> _INSTRUCTIONS FOR THE TASK_
For the entries below, print exactly the lines between the line holding "Quick job: Give" and the line holding "I am building a map index. Convert this image", inclusive, and nothing else.

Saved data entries

=== Section Start ===

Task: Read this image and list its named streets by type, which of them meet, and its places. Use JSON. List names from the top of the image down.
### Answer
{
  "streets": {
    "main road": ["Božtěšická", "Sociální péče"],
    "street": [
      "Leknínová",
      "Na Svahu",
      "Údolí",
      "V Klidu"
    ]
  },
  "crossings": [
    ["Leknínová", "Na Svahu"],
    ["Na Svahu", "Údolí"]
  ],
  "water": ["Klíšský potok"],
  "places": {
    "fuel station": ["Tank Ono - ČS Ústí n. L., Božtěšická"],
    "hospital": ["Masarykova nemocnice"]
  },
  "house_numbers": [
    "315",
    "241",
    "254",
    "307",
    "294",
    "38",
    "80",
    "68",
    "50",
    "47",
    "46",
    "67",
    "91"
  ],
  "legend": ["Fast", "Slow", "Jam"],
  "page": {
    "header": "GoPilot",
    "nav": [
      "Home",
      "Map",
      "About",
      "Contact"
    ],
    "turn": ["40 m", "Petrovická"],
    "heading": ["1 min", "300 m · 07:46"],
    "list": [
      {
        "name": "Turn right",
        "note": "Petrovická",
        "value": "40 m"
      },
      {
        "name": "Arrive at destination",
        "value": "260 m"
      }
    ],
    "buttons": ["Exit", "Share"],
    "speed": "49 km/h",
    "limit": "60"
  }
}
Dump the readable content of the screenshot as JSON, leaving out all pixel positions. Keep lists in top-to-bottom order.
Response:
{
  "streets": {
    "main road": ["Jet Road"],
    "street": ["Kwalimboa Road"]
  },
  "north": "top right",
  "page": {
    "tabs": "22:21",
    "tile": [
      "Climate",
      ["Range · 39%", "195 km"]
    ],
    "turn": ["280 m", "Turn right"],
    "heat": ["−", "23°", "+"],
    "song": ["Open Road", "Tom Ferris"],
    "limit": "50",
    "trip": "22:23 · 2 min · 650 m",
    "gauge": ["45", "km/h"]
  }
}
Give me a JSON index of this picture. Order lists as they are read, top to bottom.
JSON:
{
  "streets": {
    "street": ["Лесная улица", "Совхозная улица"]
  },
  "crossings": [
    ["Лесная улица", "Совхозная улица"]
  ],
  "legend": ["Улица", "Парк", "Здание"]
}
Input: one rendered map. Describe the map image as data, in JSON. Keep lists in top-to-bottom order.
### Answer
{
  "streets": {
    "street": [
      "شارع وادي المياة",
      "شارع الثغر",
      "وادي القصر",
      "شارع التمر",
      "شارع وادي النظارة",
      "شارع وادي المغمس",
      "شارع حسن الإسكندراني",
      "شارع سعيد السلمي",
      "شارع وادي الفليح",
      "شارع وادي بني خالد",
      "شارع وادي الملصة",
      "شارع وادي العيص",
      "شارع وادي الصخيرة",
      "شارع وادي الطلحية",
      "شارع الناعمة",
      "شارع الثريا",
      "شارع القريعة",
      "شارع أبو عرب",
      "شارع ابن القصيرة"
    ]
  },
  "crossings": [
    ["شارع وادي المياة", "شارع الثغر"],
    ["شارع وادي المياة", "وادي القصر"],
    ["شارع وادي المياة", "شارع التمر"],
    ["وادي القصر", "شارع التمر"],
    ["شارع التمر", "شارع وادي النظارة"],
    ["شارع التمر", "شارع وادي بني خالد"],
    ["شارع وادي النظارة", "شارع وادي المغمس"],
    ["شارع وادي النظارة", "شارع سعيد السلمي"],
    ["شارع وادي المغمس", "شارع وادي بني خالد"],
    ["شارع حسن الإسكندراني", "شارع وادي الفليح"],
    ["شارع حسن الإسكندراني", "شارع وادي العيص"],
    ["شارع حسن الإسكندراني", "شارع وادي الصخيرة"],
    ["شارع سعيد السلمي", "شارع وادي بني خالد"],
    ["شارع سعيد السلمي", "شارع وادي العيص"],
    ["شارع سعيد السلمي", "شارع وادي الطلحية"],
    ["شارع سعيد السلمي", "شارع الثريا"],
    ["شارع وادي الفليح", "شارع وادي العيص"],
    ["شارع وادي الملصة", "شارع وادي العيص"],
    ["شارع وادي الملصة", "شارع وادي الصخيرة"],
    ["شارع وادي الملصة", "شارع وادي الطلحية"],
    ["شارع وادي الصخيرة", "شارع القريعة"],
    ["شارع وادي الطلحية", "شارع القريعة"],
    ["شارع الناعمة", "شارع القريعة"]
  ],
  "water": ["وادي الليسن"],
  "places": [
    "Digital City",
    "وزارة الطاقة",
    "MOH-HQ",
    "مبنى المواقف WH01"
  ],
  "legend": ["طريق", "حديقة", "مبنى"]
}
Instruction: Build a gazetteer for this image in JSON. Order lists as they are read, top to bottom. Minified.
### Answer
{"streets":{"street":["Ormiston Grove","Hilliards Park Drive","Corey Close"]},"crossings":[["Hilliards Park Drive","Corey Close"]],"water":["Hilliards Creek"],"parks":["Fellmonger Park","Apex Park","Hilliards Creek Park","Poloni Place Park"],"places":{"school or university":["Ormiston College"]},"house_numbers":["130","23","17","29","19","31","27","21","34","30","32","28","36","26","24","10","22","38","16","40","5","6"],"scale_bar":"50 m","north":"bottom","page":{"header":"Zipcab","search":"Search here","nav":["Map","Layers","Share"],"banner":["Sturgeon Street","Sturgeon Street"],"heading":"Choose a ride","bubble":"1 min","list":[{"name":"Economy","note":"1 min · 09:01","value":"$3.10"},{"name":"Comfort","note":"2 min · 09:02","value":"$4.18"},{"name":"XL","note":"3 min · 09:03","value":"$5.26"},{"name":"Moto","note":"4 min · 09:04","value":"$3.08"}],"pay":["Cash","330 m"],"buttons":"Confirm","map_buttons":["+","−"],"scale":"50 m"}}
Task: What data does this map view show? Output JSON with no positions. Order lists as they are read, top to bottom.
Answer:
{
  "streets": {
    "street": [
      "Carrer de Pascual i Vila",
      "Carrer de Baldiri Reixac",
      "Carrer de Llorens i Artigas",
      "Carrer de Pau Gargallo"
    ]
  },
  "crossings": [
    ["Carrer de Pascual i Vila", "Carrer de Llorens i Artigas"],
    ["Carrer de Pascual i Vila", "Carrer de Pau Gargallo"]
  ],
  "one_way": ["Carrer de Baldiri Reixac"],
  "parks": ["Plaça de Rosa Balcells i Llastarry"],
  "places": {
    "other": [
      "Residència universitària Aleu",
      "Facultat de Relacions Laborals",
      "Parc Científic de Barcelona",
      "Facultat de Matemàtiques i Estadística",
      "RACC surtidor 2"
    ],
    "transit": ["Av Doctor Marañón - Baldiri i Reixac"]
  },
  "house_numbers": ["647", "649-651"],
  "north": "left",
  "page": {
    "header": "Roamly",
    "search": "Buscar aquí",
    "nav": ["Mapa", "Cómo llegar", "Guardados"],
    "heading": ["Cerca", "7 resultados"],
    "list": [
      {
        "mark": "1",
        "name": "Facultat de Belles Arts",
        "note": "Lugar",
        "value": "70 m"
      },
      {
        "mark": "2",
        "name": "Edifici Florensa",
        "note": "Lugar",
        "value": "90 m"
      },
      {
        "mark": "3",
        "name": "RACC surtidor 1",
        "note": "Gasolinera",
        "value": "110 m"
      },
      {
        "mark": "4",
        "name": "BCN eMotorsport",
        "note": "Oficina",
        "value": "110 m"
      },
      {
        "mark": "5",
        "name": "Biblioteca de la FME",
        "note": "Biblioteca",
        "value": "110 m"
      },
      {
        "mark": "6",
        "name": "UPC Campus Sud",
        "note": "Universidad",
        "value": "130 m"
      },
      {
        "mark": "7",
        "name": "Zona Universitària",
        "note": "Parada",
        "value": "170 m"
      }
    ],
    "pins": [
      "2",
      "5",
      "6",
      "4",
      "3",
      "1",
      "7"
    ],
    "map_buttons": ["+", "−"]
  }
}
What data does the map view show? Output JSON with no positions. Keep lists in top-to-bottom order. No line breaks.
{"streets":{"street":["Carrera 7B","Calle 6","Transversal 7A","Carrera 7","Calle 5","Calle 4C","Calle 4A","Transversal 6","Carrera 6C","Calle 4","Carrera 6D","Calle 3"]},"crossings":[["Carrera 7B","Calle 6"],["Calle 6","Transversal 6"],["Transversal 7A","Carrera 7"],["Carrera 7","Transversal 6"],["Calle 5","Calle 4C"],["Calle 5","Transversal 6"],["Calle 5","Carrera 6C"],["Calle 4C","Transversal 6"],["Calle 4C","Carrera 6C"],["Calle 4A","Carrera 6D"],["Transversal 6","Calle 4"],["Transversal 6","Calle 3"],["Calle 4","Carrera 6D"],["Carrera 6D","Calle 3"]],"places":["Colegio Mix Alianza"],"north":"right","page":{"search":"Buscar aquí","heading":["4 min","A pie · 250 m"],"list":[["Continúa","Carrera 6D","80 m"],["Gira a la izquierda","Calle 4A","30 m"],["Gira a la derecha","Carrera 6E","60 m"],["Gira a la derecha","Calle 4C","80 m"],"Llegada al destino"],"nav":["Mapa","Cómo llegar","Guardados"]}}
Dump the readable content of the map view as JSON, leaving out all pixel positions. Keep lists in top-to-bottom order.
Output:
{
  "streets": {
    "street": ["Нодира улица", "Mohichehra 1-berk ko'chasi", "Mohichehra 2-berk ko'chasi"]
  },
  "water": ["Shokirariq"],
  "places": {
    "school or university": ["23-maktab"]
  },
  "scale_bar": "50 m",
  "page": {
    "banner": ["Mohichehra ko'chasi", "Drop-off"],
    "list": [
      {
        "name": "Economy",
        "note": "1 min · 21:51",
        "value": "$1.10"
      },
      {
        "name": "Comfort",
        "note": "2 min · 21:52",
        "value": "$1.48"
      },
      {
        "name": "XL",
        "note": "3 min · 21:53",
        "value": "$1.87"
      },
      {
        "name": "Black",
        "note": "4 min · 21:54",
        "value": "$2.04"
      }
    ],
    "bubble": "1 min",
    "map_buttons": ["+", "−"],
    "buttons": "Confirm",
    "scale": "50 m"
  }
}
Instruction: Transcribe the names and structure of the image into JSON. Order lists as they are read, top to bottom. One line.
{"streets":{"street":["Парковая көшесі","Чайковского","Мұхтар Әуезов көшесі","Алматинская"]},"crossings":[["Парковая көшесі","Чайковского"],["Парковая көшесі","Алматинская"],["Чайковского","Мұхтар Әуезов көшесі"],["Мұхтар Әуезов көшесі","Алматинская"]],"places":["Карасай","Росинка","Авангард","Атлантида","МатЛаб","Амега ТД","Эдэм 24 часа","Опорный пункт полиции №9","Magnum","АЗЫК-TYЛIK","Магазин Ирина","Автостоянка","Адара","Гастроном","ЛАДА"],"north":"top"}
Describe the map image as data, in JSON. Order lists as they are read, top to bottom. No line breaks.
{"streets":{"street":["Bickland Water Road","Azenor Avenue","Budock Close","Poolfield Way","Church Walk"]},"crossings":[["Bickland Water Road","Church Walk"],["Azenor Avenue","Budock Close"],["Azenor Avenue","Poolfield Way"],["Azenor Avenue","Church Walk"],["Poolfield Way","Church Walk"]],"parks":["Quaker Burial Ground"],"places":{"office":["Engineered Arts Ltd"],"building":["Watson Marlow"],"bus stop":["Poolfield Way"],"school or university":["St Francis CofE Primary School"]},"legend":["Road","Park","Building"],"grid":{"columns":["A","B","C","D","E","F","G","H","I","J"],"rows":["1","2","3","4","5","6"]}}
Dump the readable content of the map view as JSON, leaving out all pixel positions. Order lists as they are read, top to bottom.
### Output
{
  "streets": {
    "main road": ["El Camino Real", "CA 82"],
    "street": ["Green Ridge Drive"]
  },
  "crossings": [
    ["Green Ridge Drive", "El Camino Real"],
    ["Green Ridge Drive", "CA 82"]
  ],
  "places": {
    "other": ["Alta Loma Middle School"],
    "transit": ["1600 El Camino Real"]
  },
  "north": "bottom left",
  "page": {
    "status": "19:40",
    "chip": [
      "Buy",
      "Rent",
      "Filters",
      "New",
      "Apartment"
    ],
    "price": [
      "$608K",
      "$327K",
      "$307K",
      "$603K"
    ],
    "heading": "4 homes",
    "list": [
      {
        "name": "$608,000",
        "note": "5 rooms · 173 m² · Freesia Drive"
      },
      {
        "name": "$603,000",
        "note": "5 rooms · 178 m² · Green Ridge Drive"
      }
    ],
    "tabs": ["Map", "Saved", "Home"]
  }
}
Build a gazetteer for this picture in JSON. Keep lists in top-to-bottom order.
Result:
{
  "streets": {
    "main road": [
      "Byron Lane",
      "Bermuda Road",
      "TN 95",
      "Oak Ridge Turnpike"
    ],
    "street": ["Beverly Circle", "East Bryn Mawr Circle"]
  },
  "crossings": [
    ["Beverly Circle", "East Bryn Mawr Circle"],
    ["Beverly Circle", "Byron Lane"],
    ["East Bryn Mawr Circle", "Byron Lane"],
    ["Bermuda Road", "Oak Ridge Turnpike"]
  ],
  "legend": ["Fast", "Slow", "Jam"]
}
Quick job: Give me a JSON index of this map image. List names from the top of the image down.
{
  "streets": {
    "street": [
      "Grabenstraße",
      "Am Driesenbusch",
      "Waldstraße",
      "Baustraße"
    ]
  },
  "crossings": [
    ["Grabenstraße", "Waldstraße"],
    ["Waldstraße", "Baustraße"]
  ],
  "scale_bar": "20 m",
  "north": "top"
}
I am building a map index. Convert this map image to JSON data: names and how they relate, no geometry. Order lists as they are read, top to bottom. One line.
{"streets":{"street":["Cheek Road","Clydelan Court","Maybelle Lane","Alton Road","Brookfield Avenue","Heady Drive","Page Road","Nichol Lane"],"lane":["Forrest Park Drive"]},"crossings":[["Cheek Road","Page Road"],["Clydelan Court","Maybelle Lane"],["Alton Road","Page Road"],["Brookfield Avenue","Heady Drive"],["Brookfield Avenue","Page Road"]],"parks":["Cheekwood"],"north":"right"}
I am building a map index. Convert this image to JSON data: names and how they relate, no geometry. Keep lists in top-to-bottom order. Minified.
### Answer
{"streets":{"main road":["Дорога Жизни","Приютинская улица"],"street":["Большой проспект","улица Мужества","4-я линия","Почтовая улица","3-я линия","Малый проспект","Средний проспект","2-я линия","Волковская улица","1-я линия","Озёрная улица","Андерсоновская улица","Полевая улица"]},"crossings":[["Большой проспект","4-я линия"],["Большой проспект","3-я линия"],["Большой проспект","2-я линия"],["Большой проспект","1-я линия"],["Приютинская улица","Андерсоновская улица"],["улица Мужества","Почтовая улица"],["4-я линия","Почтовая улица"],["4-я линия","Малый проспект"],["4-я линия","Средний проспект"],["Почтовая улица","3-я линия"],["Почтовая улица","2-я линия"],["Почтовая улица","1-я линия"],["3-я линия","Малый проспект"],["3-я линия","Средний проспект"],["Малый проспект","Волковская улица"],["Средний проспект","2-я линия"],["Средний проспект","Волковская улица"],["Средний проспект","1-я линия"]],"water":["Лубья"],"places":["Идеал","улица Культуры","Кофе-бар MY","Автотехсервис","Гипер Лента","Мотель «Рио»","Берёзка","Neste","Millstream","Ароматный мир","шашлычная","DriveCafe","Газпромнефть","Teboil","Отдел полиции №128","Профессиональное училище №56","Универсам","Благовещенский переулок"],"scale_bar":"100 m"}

=== Section End ===

> _SOLUTION BELOW_
Quick job: Give me a JSON index of this map image. List names from the top of the image down.
{
  "streets": {
    "street": [
      "Grabenstraße",
      "Am Driesenbusch",
      "Waldstraße",
      "Baustraße"
    ]
  },
  "crossings": [
    ["Grabenstraße", "Waldstraße"],
    ["Waldstraße", "Baustraße"]
  ],
  "scale_bar": "20 m",
  "north": "top"
}
I am building a map index. Convert this map image to JSON data: names and how they relate, no geometry. Order lists as they are read, top to bottom. One line.
{"streets":{"street":["Cheek Road","Clydelan Court","Maybelle Lane","Alton Road","Brookfield Avenue","Heady Drive","Page Road","Nichol Lane"],"lane":["Forrest Park Drive"]},"crossings":[["Cheek Road","Page Road"],["Clydelan Court","Maybelle Lane"],["Alton Road","Page Road"],["Brookfield Avenue","Heady Drive"],["Brookfield Avenue","Page Road"]],"parks":["Cheekwood"],"north":"right"}
I am building a map index. Convert this image to JSON data: names and how they relate, no geometry. Keep lists in top-to-bottom order. Minified.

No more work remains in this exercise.